The US did ISDN power wrong - Europe provides power over ISDN, but the US does not. So ISDN home equipment remains powered up as long as the central office has power. (There's a cute trick with ISDN power - normally, it's one DC polarity, and you can draw a fair amount of power, enough to run answering machines, wireless base stations, and ISDN phone displays. In emergencies, the central office reverses the DC polarity and lowers the current limit. You can still make calls, but the accessories power down.) Germany, Switzerland, and Denmark are about 1/3 voice ISDN.
Here are some modern ISDN phones. They have nice features, like a running display of call cost and SMS capability. ISDN and DSL can be run on the same wire pair, so using ISDN for voice and DSL for data works.

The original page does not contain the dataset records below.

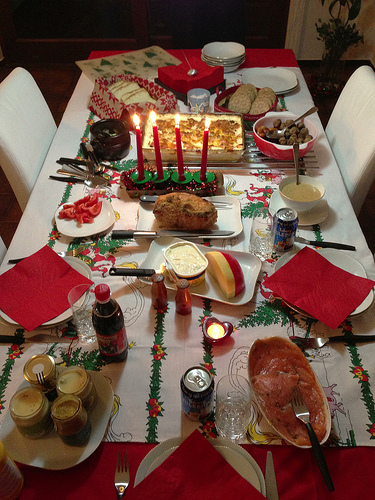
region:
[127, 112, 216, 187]
four red burning candles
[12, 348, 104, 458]
four jars sitting on a plate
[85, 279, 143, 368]
a bottle of cola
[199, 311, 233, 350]
heart shaped candle holder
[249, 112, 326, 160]
red bowl full of food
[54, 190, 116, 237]
sliced tomatoes sitting on a plate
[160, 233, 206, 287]
an open tub of butter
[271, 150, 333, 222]
a bowl of creamy soup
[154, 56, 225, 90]
a pile of red napkins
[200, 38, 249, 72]
a stack of bowls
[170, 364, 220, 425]
aluminum can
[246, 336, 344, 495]
fork sitting in a bowl of food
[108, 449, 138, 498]
shiny silver fork sitting on table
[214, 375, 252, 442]
clear glass sitting on table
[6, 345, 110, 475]
plate holding four jars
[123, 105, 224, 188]
four tall lit candles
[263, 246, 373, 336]
red napkin sitting on a plate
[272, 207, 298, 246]
unopened aluminum can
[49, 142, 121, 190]
a pile of different utensils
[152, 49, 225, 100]
a stack of red napkins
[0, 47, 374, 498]
a table with a meal on it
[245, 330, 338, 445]
red sauce in a white bowl with a fork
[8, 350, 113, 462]
a white plate with four jars on it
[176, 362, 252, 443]
a blue soda can with a glass next to it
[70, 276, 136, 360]
a red soda bottle with a glass next to it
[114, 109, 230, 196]
four red, lit candles in the center of the table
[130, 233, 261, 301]
cheese and spread on a white, rectangular plate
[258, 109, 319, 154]
a circular bowl with meatballs and a fork in it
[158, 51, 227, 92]
a pile of red napkins at the end of the table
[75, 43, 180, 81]
a clear place mat with green Christmas trees on it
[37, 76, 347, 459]
A table set with Christmas dinner.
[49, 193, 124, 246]
A plate with sliced tomatoes.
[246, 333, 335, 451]
A plate with mashed sweet potatoes.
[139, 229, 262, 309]
A tray with cheese and spread.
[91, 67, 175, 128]
Container with slices of bread.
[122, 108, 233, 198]
A four candle center piece.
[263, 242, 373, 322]
A red napkin on white plate.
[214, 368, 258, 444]
Empty glass sitting on table.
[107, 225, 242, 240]
Black handle carving knife next to meat.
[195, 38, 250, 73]
Five white bowls stacked on edge of table.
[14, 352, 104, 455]
a group of scented candles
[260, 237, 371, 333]
the red napkin on the right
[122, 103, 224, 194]
four lit candles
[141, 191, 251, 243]
the main course of the dinner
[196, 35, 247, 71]
a stack of plates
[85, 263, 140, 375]
a bottle of soda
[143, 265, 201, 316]
a salt and pepper shaker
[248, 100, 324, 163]
a bowl of meatballs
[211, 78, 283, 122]
a plate full of cookies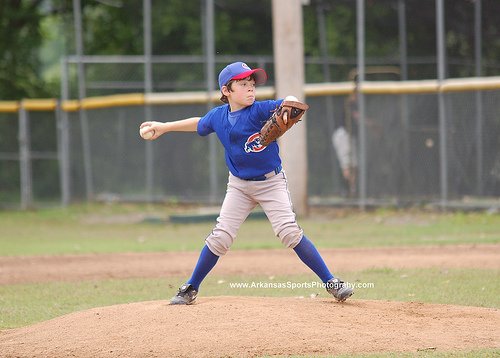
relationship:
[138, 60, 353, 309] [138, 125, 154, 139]
boy throwing ball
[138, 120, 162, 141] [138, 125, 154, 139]
hand gripping ball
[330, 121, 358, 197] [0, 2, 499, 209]
person standing behind fence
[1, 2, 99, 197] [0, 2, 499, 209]
tree behind fence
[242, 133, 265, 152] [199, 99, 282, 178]
logo on jersey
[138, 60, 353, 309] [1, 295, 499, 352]
boy on pitcher's mound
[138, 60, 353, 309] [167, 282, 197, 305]
boy wearing a shoe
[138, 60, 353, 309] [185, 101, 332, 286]
boy wearing a uniform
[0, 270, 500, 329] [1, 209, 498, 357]
grass on field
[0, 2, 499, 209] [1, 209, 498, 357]
fence behind field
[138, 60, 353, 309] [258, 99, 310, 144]
boy has a baseball mitt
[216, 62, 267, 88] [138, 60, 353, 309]
hat on boy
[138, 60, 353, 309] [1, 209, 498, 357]
boy standing on field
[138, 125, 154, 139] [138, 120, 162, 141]
ball in hand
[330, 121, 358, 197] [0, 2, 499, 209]
person standing by fence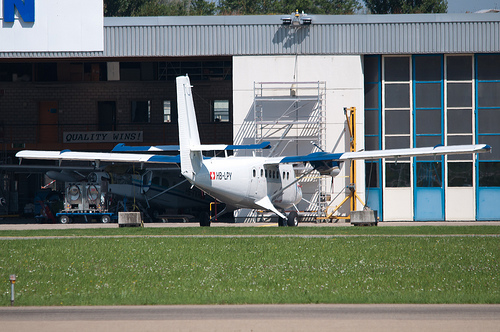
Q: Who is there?
A: No one.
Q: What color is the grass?
A: Green.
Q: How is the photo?
A: Clear.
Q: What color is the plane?
A: White.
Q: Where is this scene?
A: Airport.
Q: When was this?
A: Daytime.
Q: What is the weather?
A: Sunny.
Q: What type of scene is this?
A: Outdoor.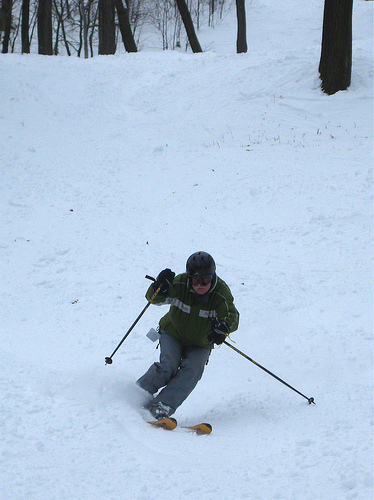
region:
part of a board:
[195, 427, 205, 452]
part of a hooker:
[272, 360, 315, 389]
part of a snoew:
[265, 396, 297, 433]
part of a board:
[154, 407, 171, 448]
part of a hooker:
[286, 375, 325, 400]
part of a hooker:
[293, 375, 337, 411]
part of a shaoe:
[154, 388, 175, 435]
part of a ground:
[296, 357, 327, 379]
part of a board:
[196, 410, 221, 455]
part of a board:
[192, 393, 228, 464]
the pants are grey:
[149, 343, 203, 409]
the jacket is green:
[166, 273, 230, 336]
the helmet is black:
[187, 249, 221, 282]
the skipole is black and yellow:
[219, 340, 308, 407]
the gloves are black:
[152, 266, 170, 286]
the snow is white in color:
[99, 463, 178, 495]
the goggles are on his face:
[191, 275, 216, 288]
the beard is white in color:
[191, 281, 209, 295]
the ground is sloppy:
[0, 70, 349, 498]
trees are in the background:
[62, 8, 214, 45]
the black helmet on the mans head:
[183, 245, 218, 277]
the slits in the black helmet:
[190, 250, 211, 265]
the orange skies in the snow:
[142, 416, 213, 440]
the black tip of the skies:
[167, 413, 215, 430]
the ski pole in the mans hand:
[206, 325, 317, 407]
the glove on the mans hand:
[207, 317, 227, 347]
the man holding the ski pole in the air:
[98, 267, 177, 376]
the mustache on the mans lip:
[191, 282, 209, 293]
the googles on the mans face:
[184, 271, 216, 288]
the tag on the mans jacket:
[144, 321, 163, 343]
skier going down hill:
[77, 245, 349, 453]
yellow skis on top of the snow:
[140, 414, 223, 438]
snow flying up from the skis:
[102, 367, 141, 405]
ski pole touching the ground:
[264, 373, 332, 432]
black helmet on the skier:
[177, 247, 217, 294]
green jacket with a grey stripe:
[167, 275, 245, 343]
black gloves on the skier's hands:
[144, 269, 178, 301]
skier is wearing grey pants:
[132, 333, 212, 404]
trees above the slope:
[20, 8, 255, 55]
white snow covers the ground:
[23, 402, 114, 465]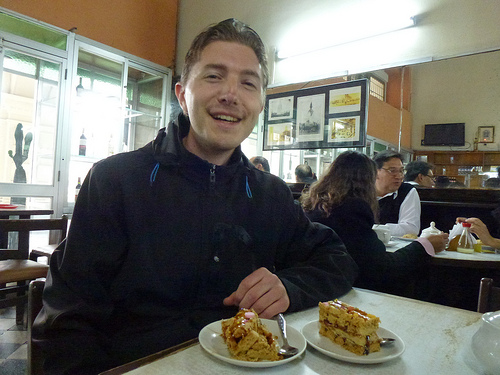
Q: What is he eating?
A: A dessert.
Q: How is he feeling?
A: Happy.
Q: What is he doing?
A: Smiling.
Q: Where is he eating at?
A: The cafe.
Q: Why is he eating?
A: He is hungry.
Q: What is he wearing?
A: A jacket.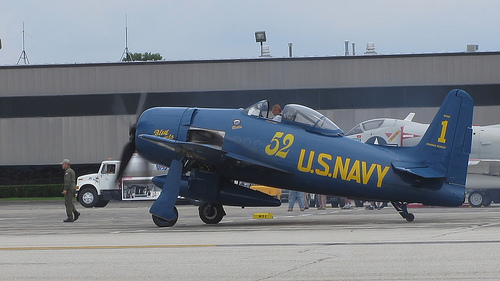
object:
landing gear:
[144, 165, 279, 227]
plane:
[341, 110, 498, 207]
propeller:
[104, 75, 150, 187]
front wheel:
[151, 202, 180, 228]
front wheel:
[195, 198, 226, 226]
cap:
[63, 158, 80, 165]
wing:
[134, 129, 289, 180]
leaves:
[143, 53, 162, 60]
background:
[2, 2, 498, 39]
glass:
[269, 92, 337, 127]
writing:
[248, 125, 420, 211]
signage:
[297, 140, 389, 189]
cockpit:
[249, 95, 336, 135]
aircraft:
[115, 87, 475, 226]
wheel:
[405, 208, 416, 220]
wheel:
[74, 185, 100, 207]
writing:
[435, 119, 447, 143]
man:
[58, 160, 81, 223]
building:
[0, 42, 499, 187]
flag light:
[255, 30, 264, 57]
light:
[465, 42, 481, 55]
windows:
[5, 158, 61, 188]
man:
[271, 102, 286, 122]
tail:
[419, 90, 477, 173]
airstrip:
[0, 200, 498, 279]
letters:
[369, 162, 390, 188]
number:
[265, 131, 292, 161]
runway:
[0, 200, 499, 279]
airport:
[1, 14, 497, 281]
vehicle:
[72, 152, 129, 224]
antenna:
[12, 27, 36, 67]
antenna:
[115, 18, 140, 65]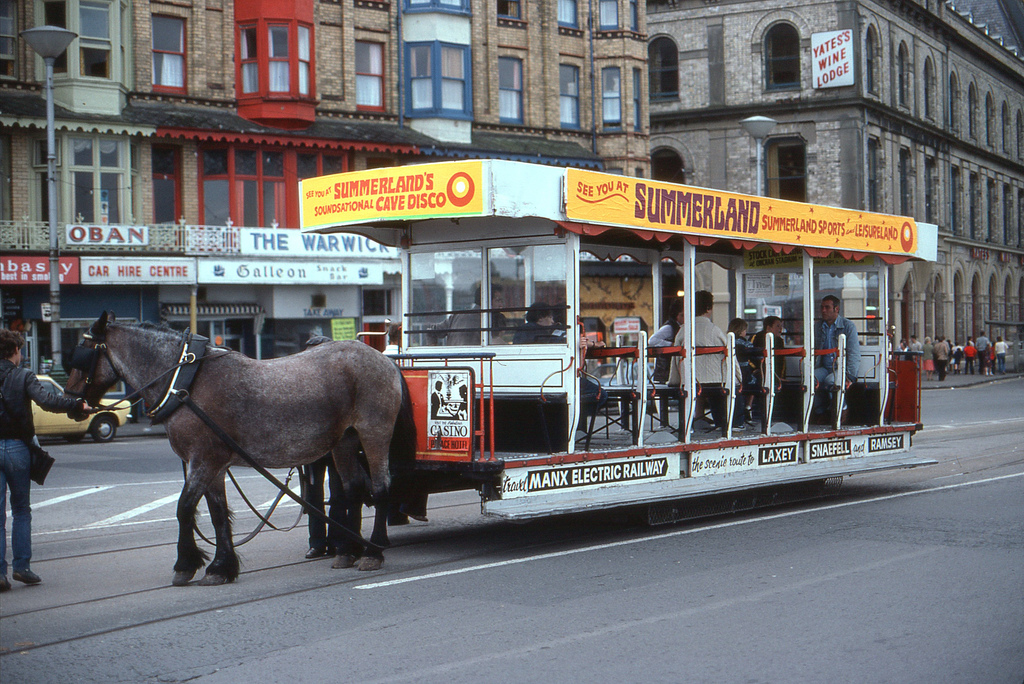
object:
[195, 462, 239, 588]
horse's legs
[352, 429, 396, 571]
horse's legs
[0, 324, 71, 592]
man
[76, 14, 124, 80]
window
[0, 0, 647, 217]
apartment building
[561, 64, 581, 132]
window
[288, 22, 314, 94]
window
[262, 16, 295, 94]
window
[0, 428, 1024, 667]
street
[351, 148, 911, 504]
trolley car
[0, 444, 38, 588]
jeans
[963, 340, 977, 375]
person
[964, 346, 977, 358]
shirt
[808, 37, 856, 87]
letters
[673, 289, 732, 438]
woman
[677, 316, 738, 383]
sweater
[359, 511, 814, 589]
line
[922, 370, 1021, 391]
curb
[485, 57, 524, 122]
window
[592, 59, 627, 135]
window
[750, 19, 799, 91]
window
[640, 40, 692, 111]
window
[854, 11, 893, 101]
window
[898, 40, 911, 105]
window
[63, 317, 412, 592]
horse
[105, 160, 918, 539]
trolley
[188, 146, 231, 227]
windows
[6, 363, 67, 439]
jacket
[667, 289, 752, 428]
people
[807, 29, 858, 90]
sign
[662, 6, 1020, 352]
building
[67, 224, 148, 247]
sign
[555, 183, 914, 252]
signs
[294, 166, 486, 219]
sign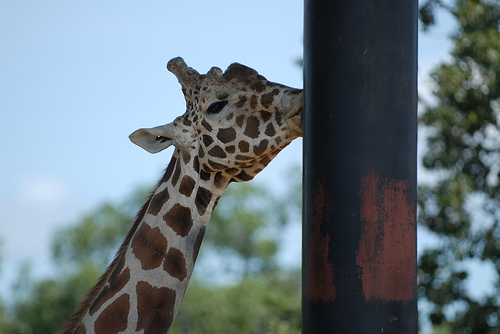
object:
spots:
[129, 281, 173, 328]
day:
[1, 0, 499, 330]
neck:
[72, 154, 235, 334]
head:
[129, 47, 303, 184]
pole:
[296, 0, 421, 334]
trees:
[216, 209, 270, 241]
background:
[0, 0, 499, 333]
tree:
[427, 37, 494, 199]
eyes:
[195, 91, 235, 121]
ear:
[126, 116, 185, 160]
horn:
[163, 52, 215, 96]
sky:
[0, 0, 308, 267]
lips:
[283, 87, 312, 135]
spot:
[164, 203, 197, 237]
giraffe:
[64, 55, 303, 333]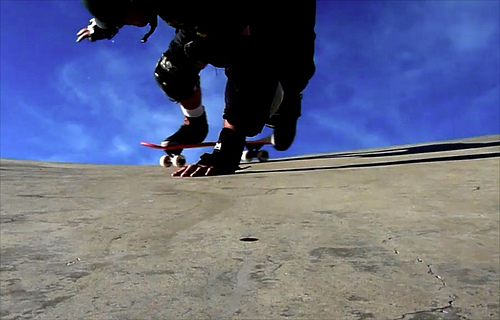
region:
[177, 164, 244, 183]
Hand on ground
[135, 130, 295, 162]
Red Skateboard on ground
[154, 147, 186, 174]
2 white wheels on front of skateboard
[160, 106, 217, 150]
Foot on skateboard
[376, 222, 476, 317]
Crack in pavement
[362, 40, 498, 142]
Blue sky in background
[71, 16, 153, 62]
Hand in air for balance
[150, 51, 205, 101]
knee pad for protection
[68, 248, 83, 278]
pebbles on ground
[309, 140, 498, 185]
Skateboarders shadow on the ground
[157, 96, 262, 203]
Hand on the pavement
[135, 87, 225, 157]
Foot on skateboard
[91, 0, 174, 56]
Chin strap is loose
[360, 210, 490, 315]
Crack in the pavement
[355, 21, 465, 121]
Blue sky with clouds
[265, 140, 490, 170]
Skateboarder's shadow on pavement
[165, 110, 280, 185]
Wearing wrist guard on wrist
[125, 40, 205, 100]
Wearing kneepad on knee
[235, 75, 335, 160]
Foot off the ground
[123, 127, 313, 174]
Skateboard with white wheels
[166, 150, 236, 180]
a hand on the pavement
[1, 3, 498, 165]
a bright blue sky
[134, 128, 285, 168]
a red skate board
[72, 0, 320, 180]
a person on a skate board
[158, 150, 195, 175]
white wheels on a skate board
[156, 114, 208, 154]
one black shoe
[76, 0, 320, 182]
a person dressed all in black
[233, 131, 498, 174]
a shadow on the pavement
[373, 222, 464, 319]
a crack in the pavement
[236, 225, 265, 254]
a spot on the pavement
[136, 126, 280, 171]
red skateboard with white wheels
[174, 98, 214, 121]
white sock on skateboarder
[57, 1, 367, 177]
skateboarder doing tricks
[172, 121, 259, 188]
left hand of skateboarder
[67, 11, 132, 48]
right hand of skateboarder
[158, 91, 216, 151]
left foot of skateboarder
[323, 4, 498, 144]
blue sky with whispy clouds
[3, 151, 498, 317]
asphalt wall with skateboarder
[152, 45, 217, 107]
right knee protector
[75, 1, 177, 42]
helmet with loose chin strap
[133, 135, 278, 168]
a red skateboard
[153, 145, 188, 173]
the front wheels of a skateboard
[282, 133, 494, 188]
the shadow of the skateboarder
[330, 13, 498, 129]
clouds in the blue sky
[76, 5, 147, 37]
the helmet of the skateboarder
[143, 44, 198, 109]
a kneepad for the skateboarder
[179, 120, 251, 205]
a hand on the ground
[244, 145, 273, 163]
the back wheels of the skateboard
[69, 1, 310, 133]
a skateboarder in black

ATT whines about people leaving for alternative services as if it were inevitable. I don't think it was.
VoIP gave people alternatives to being gouged $25 or $30 a month for just *dialtone*, and people chose. I have a T-Mobile prepaid cell phone and I pay less than that *per year* for the 'dialtone' component.
I'd pay $100/year for a wired circuit and dialtone, but that kind of money just isn't enough for the likes of AT&T.
A.
(who has been off the PSTN for a long, long time)
...bringing you cynical quips since 1998
You're spot on DrJimbo. Lots of TVs went dark in my home town. Lots of TVs went to the dump too. So much for going green. The unemployed and underemployed can't afford fancy new TVs or the expensive services.
We have POTS and DSL. It has been very reliable. I like the small, independent DSL provider we have. Capable local techs answer the phone on the rare occasion we lose connectivity and it's usually the phone company's problem anyway, not the ISP.
POTS is such a simple mature technology, there's little they can screw up. There's also not much they can overcharge for.
It's no surprise AT&T wants to do away with this so they can gouge me for lousy service and a more restrictive TOS.